Eis a pior das heranças malditas do petismo ao Brasil

O Globo fez um levantamento em cima de uma década de edições do Anuário Brasileiro de Segurança Pública. A primeira constatação já soa ruim: a taxa de homicídio brasileira subiu de 22,5/100 mil habitantes para 25,7/100 mil. Mas este resultado é muito impactado por estados populosos, como São Paulo, Rio de Janeiro e Paraná, que conseguiram contornar parte do problema.

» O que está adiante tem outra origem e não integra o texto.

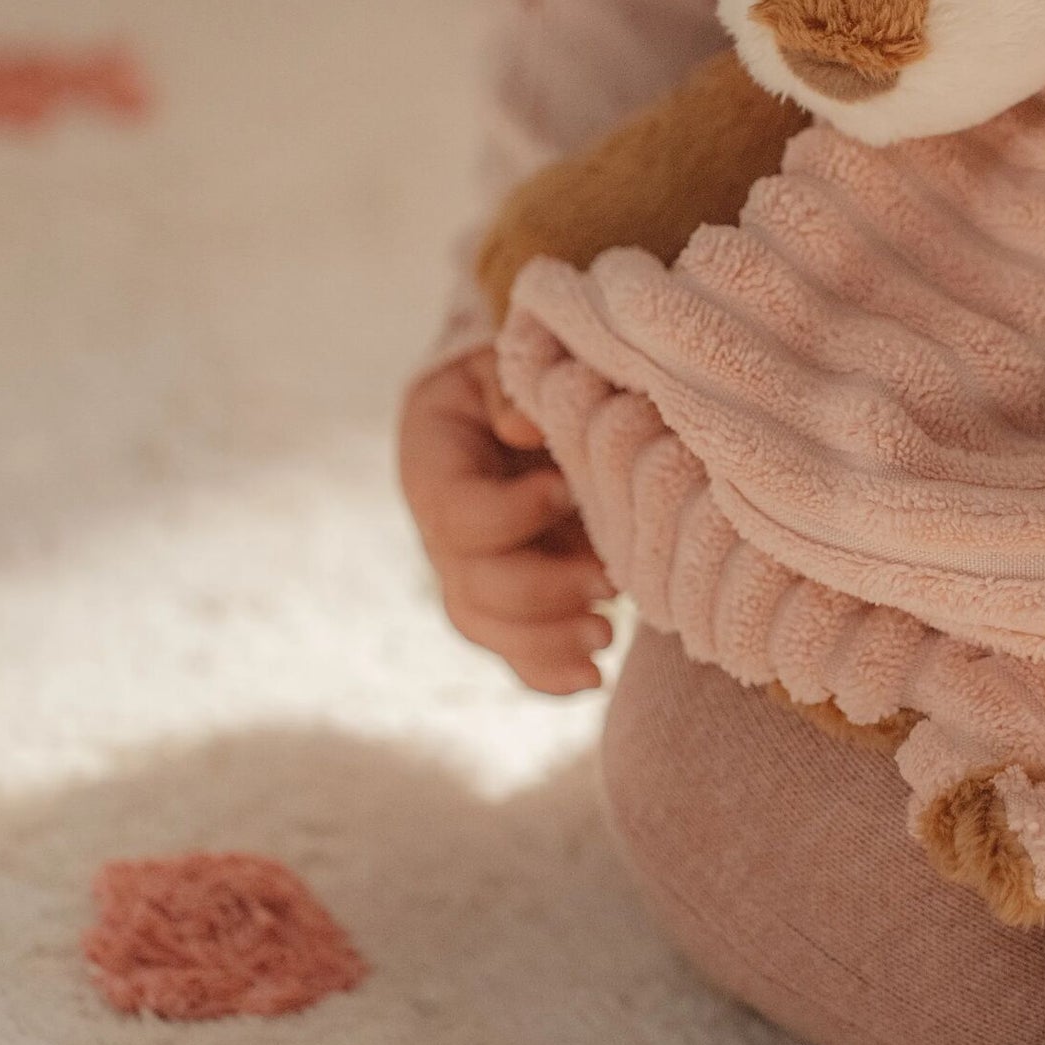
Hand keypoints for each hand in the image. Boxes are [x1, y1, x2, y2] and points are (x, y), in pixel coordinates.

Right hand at [398, 349, 613, 693]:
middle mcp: (442, 533)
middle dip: (543, 590)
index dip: (512, 513)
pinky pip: (511, 649)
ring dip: (547, 642)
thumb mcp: (501, 364)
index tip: (565, 490)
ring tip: (607, 636)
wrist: (494, 406)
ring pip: (488, 627)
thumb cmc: (505, 382)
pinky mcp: (502, 599)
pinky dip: (547, 674)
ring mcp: (468, 572)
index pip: (460, 513)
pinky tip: (591, 680)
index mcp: (436, 469)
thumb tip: (525, 428)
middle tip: (608, 579)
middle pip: (475, 585)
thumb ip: (509, 388)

Ao se debruçar sobre a situação de cada região, contudo, percebe-se melhor o caos vivido.

Entre 2005 e 2015, a taxa de homicídios piorou em 20 dos 26 estados. Em alguns casos, de forma gritante. A população do Amazonas, Maranhão, Ceará, Rio Grande do Norte, Paraíba e Goiás viu os próprios índices dobrarem. Outras regiões prósperas, como Rio Grande do Sul e Santa Catarina, enfrentaram um crescimento na casa dos 70%. A realidade é insana.

O petismo sempre se livrou da encrenca empurrando a culpa para os governadores, uma vez que o orçamento da segurança pública é destinado a estes. Mas resta evidente que, pela ação de grupos como PCC e Comando Vermelho, o drama é federal. Tanto que o ministro da Justiça do governo Temer não abandona a causa.

O estouro do Mensalão se deu em 2005. A reeleição de Dilma Rousseff proporcionou a ela um segundo mandato em 2015. Nesse intervalo, o Brasil foi drenado pela corrupção. Não tinha como dar certo. E o resultado são os 60 mil assassinatos que flagelam principalmente os mais pobres.